What’s the difference between customers in St. Louis and diners in Sydney?
I think people in Sydney have a different relationship to food. It is a bit more like the Europeans. It is not out of necessity that they go out; it is out of pleasure.
You think Americans lack pleasure in their dining experiences?
There is a danger with generalizing too much, but I feel that what we do gives them the pleasure of eating. The big upscale chain restaurants lack atmosphere and the whole esoteric individualism that independents can offer. And it lacks the pleasure principle. I think that as time goes by Americans will adopt a lot more of the pleasure of eating rather than the I-must-eat, the-biggest-value-for-the-money kind of deal.
You have also signed a deal with HMSHost to open a Mosaic at the St. Louis airport in 2009. Is it going to have the same concept as the flagship restaurant?
CHEF’S TIPS Use green cardamom in place of or alongside vanilla in desserts. It has a similar sweet aroma but more complexity.
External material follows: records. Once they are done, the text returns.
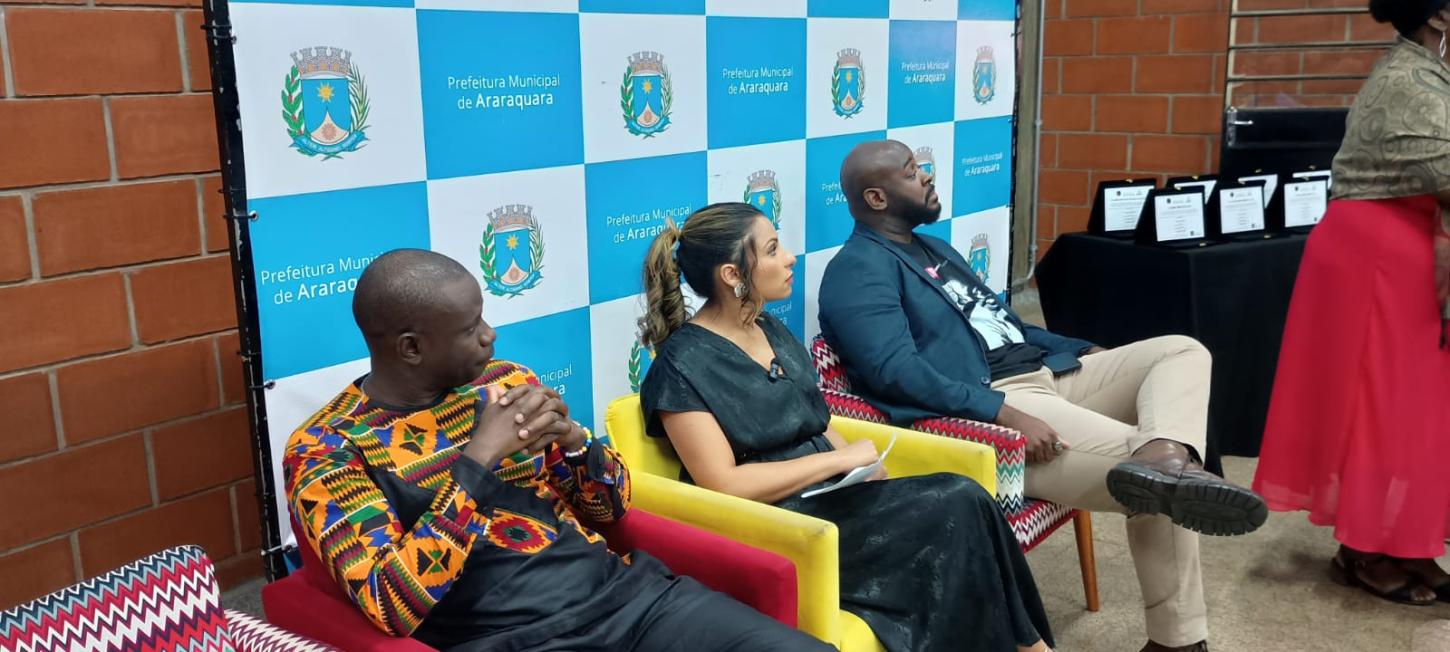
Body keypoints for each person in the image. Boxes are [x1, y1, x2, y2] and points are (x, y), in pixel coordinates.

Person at [816, 140, 1270, 652]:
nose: (926, 175)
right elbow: (893, 373)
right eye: (910, 171)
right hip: (994, 401)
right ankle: (1179, 640)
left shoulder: (934, 248)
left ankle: (1165, 454)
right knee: (1153, 479)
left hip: (1046, 374)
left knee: (1180, 351)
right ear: (877, 198)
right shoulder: (857, 270)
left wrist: (1083, 349)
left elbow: (1009, 328)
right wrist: (1003, 412)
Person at [283, 249, 831, 651]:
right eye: (470, 328)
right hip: (514, 639)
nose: (490, 335)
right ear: (410, 348)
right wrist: (477, 463)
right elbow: (390, 603)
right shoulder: (328, 449)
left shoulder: (503, 382)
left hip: (628, 598)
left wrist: (574, 445)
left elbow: (611, 508)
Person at [636, 202, 1056, 652]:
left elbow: (814, 418)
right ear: (732, 274)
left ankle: (1027, 646)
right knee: (954, 505)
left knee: (967, 498)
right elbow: (723, 483)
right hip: (778, 526)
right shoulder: (680, 365)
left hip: (835, 499)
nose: (790, 258)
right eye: (773, 249)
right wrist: (838, 460)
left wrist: (861, 465)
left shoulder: (769, 329)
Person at [1253, 0, 1450, 607]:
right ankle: (1363, 549)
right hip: (1378, 261)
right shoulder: (1408, 81)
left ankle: (1405, 542)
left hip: (1406, 252)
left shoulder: (1429, 72)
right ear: (1439, 16)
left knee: (1415, 413)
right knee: (1379, 409)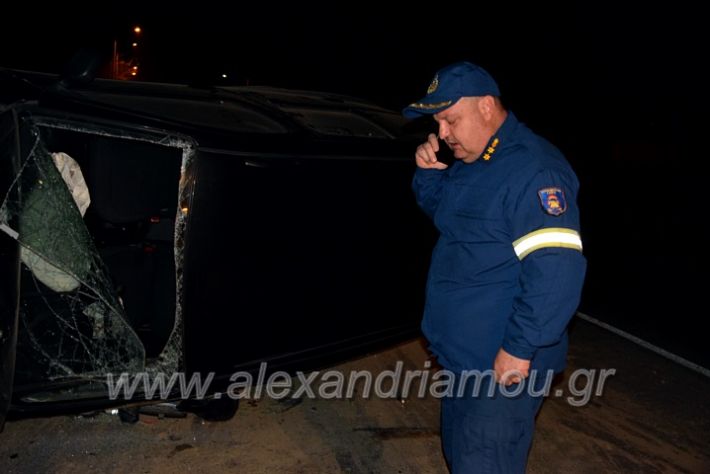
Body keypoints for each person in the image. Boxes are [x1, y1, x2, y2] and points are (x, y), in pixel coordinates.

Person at [403, 61, 586, 473]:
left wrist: (519, 350)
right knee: (461, 455)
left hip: (499, 369)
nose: (442, 134)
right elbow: (451, 219)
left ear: (487, 107)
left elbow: (556, 270)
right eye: (438, 123)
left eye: (450, 120)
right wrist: (428, 176)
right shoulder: (477, 160)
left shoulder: (533, 170)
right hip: (465, 361)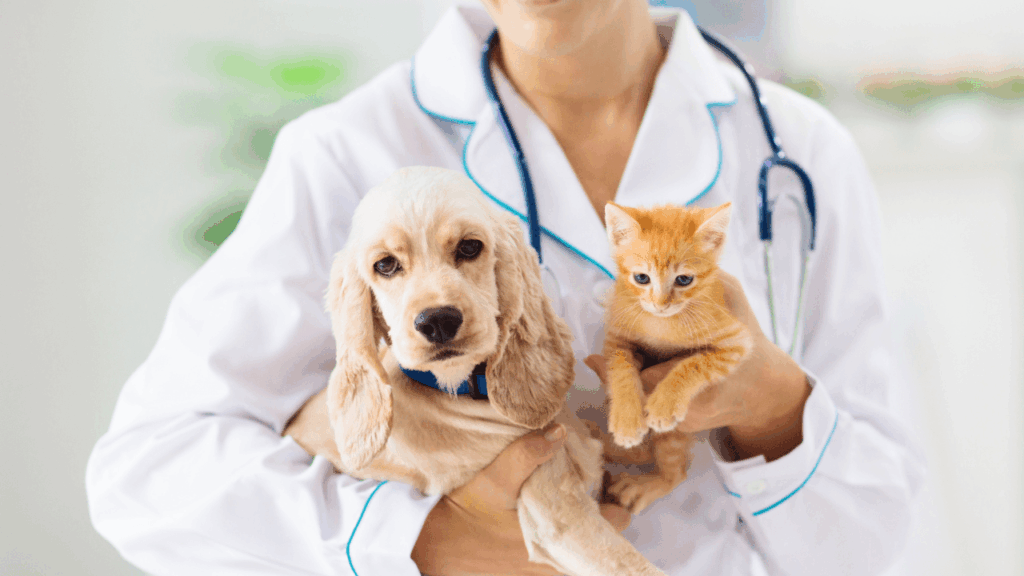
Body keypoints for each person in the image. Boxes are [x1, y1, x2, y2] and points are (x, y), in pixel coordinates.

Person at [86, 1, 925, 575]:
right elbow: (147, 477)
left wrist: (771, 402)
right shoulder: (343, 155)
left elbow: (867, 544)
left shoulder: (797, 153)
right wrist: (428, 542)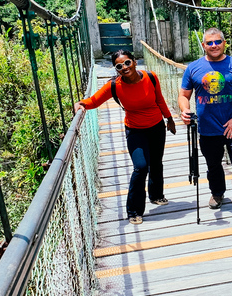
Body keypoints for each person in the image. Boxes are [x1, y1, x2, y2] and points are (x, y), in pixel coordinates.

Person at [74, 50, 176, 225]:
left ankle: (156, 195)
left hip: (157, 127)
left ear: (135, 62)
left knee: (156, 162)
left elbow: (159, 99)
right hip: (135, 130)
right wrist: (80, 104)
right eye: (119, 66)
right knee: (141, 167)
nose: (125, 68)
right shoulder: (115, 85)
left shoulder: (150, 77)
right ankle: (134, 210)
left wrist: (170, 119)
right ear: (116, 69)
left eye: (127, 63)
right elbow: (94, 101)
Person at [179, 28, 232, 223]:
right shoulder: (193, 68)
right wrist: (184, 110)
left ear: (224, 43)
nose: (214, 46)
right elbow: (184, 95)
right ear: (203, 45)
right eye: (209, 43)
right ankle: (217, 193)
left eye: (217, 41)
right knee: (213, 166)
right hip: (207, 129)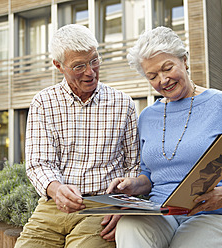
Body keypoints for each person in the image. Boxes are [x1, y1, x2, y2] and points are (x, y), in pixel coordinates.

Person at [107, 26, 222, 248]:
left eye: (167, 68)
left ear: (185, 60)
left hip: (213, 213)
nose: (163, 80)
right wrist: (132, 185)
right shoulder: (147, 116)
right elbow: (148, 175)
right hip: (161, 213)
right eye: (152, 76)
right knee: (130, 226)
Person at [15, 24, 140, 248]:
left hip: (101, 207)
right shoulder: (43, 103)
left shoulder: (124, 104)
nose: (90, 72)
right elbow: (38, 163)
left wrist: (124, 205)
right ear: (58, 66)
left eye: (94, 60)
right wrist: (56, 188)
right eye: (79, 66)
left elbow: (134, 166)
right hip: (53, 205)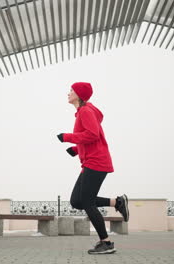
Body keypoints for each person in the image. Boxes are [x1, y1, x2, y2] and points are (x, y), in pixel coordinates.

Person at [57, 82, 129, 255]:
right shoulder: (83, 112)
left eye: (71, 91)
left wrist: (67, 137)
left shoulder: (86, 111)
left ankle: (106, 242)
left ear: (79, 94)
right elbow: (90, 137)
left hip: (96, 162)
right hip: (91, 161)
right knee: (77, 201)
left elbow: (92, 134)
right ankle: (117, 202)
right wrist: (76, 149)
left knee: (87, 202)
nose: (68, 93)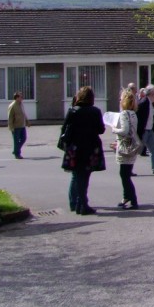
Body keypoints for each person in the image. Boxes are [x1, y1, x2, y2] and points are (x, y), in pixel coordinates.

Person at [60, 86, 106, 215]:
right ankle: (82, 204)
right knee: (84, 176)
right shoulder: (95, 111)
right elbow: (101, 130)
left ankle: (77, 203)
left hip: (75, 148)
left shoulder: (73, 111)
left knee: (77, 175)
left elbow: (65, 129)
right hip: (91, 147)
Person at [111, 89, 142, 209]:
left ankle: (132, 199)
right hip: (132, 145)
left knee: (124, 175)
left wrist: (114, 129)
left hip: (125, 146)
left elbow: (124, 130)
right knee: (126, 173)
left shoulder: (124, 114)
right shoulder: (133, 114)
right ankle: (126, 197)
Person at [7, 91, 28, 159]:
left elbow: (23, 113)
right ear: (17, 98)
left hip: (22, 125)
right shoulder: (12, 106)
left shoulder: (21, 104)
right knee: (16, 141)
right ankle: (17, 154)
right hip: (15, 127)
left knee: (24, 138)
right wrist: (11, 127)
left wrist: (27, 121)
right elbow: (10, 117)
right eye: (21, 97)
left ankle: (16, 150)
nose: (22, 98)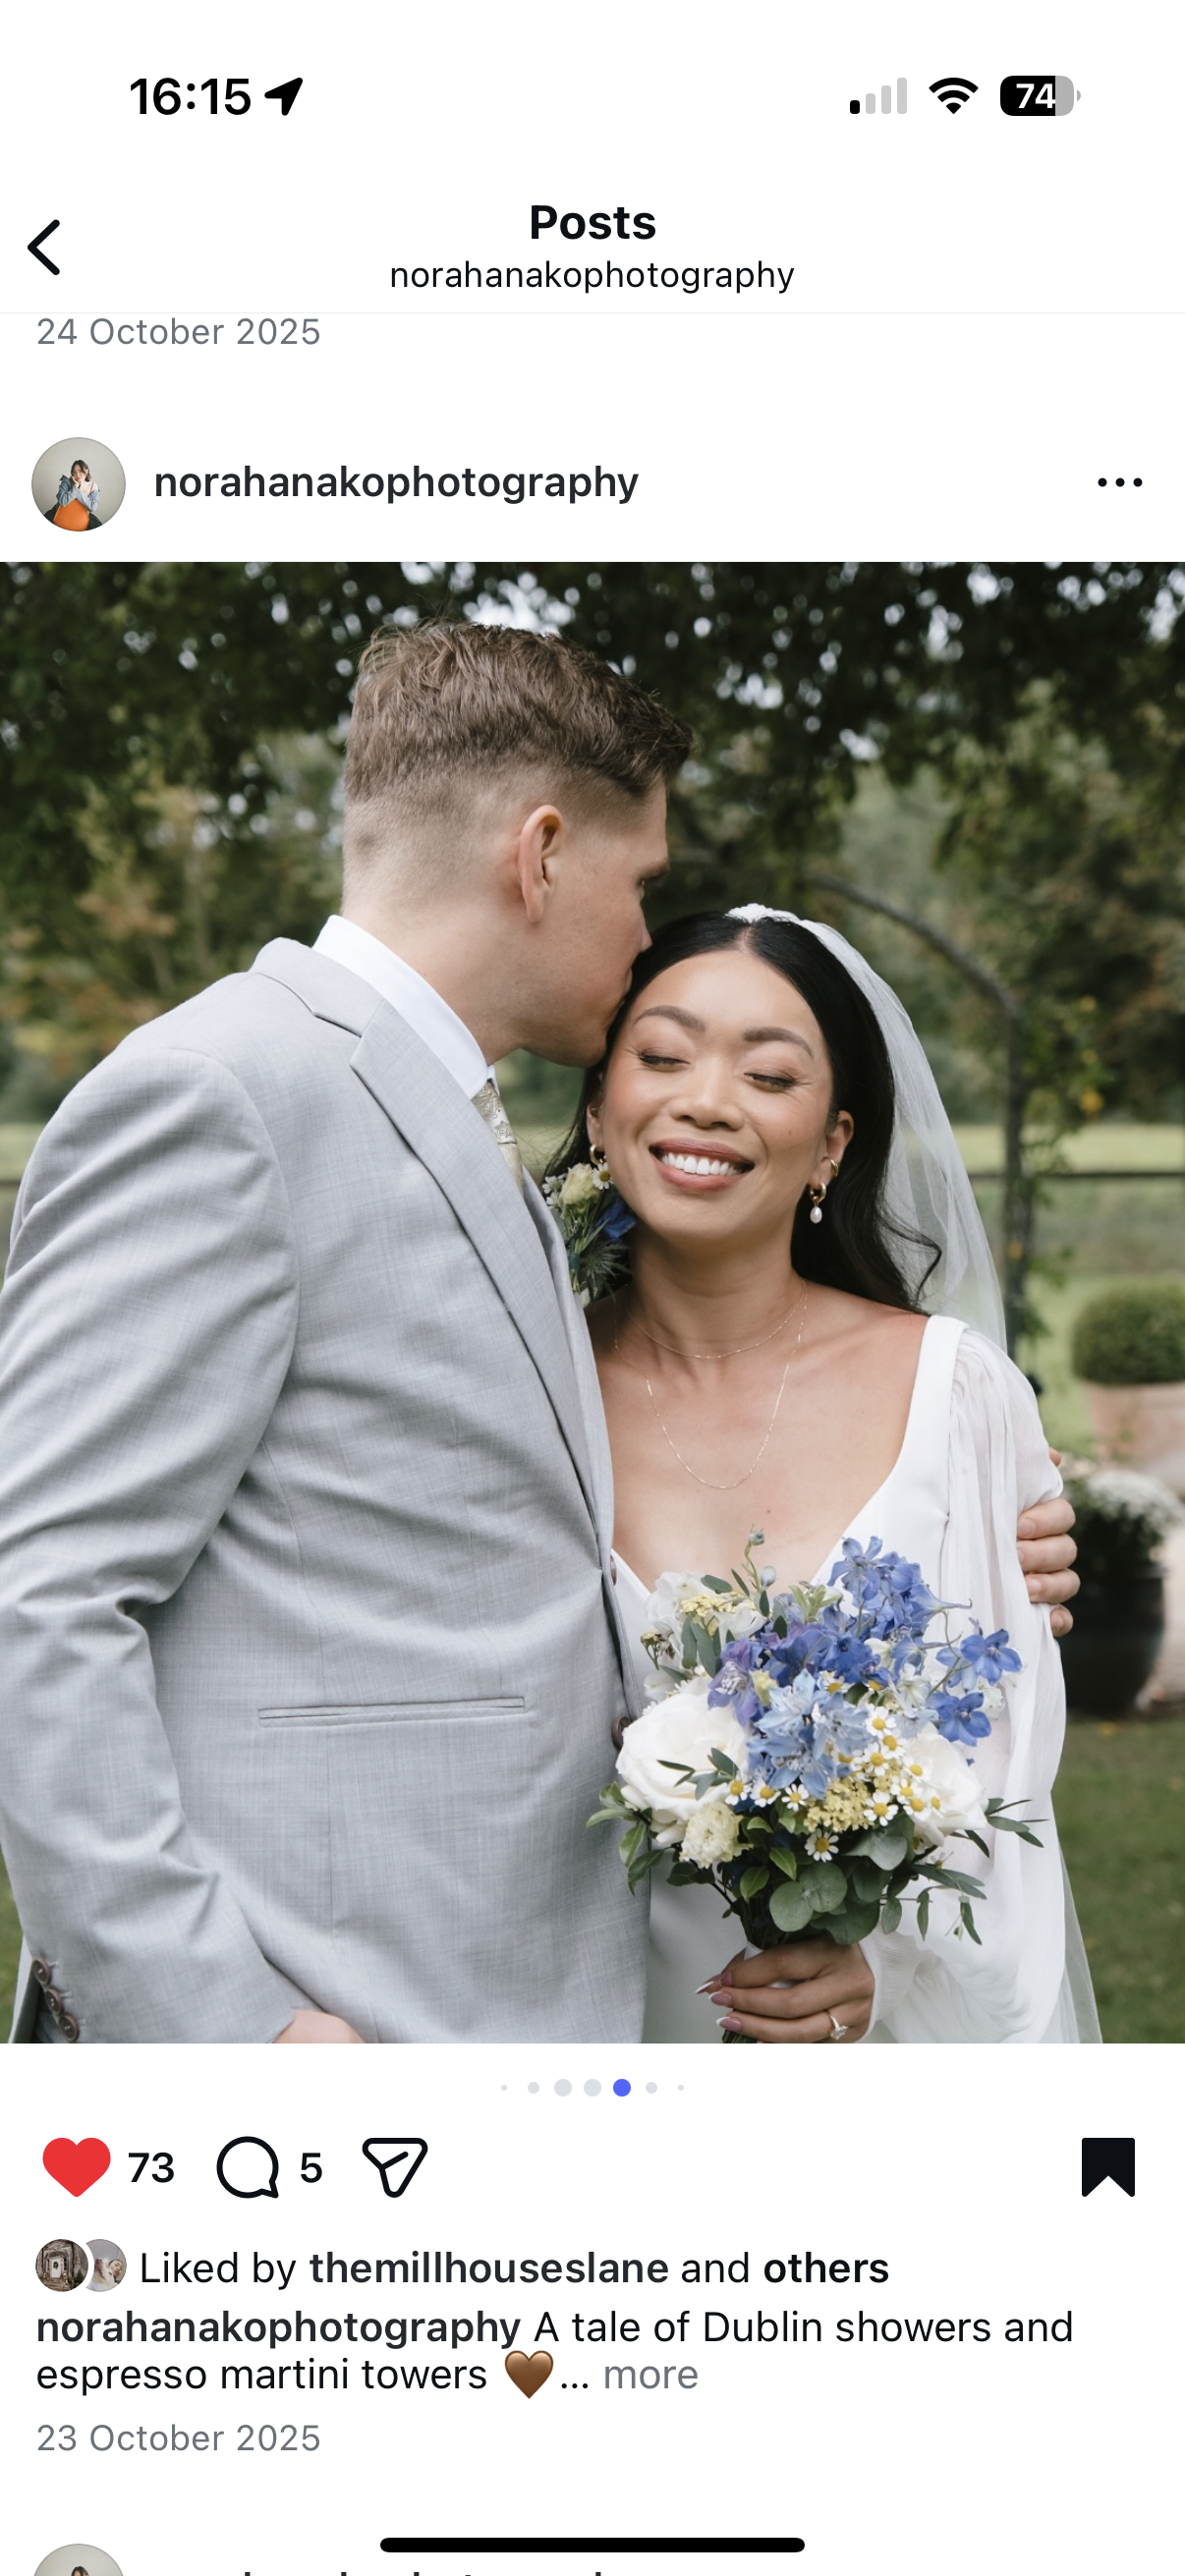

Yes it will, with some slight modifications of course. At the airport, it’s a 2,000-square-foot property rather than my usual 4,000 or 5,000 [square feet], and naturally because Host is doing it there’s all sorts of federal regulations, and different rules apply for labor and stuff. And the skill levels at the airport are questionable. I don’t want to say we want to dumb it down, but it has to be simplified and modified a little, and that’s why you won’t have the full complement of what we do. But it’s the same idea, the same quality.
So what’s next?
There’s no shortage of opportunities, but I learned very early in my corporate career that if you’re out there in the lead, you’re likely to get your nose slapped. You’ve got to do this stuff cautiously, especially right now. The business plan was for multiple sites. I believe that once you establish your brand—we have done this in St. Louis with Mosaic—people identify that with good food.
I’m signing a deal to open Mosaic Steaks next year in [St. Louis’] West County, for example. So it’s a derivative of the brand that people will trust fairly quickly. With the steak restaurant there’ll be 4-ounce steaks, going up to 8-ounce and up to 10. If you want a 16-ounce or a 20-ounce sirloin, you’re going to have to go to some other steakhouse because it would not be true to what we believe is appropriate and what sets us apart.
The branding idea is nothing new. But it works elsewhere, and I think technically, and from a marketing perspective, you piggyback on a great brand. Why not save yourself a lot of money and have instant recognition from it? I want to have 50 units at the maximum. I’ll probably retire before that happens, but if I have 15 or 20, that’s fine too. I want to be intrinsically involved. I like to go into the kitchen with my coat and play with the food and say to my executive chef, “Hey why don’t we do this next time?”
Have you tamed your wanderlust? Do you think you’ll stay in St Louis?
Well, I still have a boat in Sydney Harbour, and I wouldn’t mind sailing about a bit.